The task
The result should be an exact copy of the lines from the one with "Tannklinikk i Stavanger: Profesjonell" through the last line of the data below, both included.

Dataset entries

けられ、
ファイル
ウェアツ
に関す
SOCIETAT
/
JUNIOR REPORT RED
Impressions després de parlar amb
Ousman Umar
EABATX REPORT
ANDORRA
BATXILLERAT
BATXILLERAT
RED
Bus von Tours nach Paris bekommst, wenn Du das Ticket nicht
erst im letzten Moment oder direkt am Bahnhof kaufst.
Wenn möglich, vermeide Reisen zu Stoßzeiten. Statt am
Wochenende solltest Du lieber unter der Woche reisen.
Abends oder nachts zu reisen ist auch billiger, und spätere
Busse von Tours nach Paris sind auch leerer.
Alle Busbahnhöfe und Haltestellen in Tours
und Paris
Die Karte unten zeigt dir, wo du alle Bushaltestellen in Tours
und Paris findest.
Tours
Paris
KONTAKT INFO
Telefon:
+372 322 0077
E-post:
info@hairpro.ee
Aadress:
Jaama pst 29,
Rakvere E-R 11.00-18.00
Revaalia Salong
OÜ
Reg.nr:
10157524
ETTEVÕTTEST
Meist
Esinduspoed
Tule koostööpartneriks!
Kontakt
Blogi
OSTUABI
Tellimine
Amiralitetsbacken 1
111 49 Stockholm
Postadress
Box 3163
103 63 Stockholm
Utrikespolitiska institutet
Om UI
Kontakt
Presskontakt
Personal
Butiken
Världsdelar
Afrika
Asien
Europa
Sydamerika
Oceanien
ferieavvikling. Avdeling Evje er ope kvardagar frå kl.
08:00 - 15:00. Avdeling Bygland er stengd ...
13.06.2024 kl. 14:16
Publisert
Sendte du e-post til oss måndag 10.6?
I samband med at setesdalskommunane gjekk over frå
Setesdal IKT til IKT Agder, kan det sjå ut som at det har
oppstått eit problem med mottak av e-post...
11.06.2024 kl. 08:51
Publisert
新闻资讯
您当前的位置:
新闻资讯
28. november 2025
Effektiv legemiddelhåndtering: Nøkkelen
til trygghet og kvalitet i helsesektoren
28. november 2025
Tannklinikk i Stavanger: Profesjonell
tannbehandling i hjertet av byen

Worked solution
Tannklinikk i Stavanger: Profesjonell
tannbehandling i hjertet av byen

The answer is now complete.